A few years later, samba de raiz (root, traditional samba)— that many people believed had been buried by bossa nova— became popular among students and intellectuals in Rio, partly because of a record that former bossa nova muse Nara Leão recorded with these sambistas. Zona Sul tourists and intellectuals invaded the gafieiras (traditional dancehalls). Like a true expert, Cartola proposed that he and his last spouse, Zica, open a house where she cooked and he performed live. Thus was born the legendary Zicartola. It was a success. From people of the morro to sociologists and journalists, everyone was interested in a fine samba pagode .

Among the many other stars that appeared in Zicartola was a young disciple that could sing and compose music like Cartola by using the same melodies and noble verses of the master: Paulinho da Viola. The success of Zicartola was a rediscovery of talent for the world. At 65 years old, with a new nose, Cartola recorded his first LP. That was 1974 and the record won all the awards at the time.

Three more songs from the mold became instant classics: As Rosas Não Falam, Acontece, Autonomia and O Mundo é um Moinho. They eventually lost track of the number of recordings produced. Cartola was celebrated and became an obligatory resource, myth, hero and father of Brazilian music in an age when heroes have been retired for a long time. Every generation after bossa nova, from Elis to Fagner, recorded the master.

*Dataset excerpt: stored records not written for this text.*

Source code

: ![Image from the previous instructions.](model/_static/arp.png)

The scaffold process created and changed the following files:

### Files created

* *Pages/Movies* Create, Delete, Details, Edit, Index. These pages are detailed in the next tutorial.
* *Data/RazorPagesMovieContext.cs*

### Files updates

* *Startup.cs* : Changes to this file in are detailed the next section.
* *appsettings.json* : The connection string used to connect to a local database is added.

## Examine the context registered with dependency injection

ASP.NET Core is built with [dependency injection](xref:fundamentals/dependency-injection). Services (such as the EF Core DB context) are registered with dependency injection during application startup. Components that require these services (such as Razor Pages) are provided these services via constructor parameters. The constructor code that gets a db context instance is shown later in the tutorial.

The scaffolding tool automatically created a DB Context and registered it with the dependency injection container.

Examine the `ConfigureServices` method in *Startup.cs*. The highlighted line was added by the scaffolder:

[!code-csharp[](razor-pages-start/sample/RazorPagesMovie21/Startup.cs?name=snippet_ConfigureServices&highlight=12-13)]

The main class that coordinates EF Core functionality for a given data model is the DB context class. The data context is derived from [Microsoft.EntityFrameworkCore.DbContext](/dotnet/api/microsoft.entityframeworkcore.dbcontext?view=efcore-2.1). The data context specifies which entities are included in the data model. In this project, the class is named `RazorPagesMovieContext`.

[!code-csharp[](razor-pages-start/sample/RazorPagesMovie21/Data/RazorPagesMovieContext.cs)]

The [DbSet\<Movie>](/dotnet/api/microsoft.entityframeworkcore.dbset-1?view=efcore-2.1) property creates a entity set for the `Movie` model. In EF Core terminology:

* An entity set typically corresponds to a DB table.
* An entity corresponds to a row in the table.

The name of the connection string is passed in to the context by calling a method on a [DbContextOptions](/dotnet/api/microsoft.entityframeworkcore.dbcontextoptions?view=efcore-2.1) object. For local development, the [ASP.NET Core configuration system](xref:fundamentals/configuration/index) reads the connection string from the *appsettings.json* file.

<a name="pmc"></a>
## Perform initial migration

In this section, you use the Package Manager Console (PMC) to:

Unfortunately, the success during his life didn't last long. Broken down because of a variety of illnesses aggravated by a drinking problem, the not so old genius that was weakened and weary went at the height of his success, without living to see his name mentioned in seven out of 10 Brazilian rock songs in the 90s. His last word, repeated before he died, for 15 minutes: Acabou (It ended).

As it happened only a few times in his life, he was wrong. Who was a dream never ends.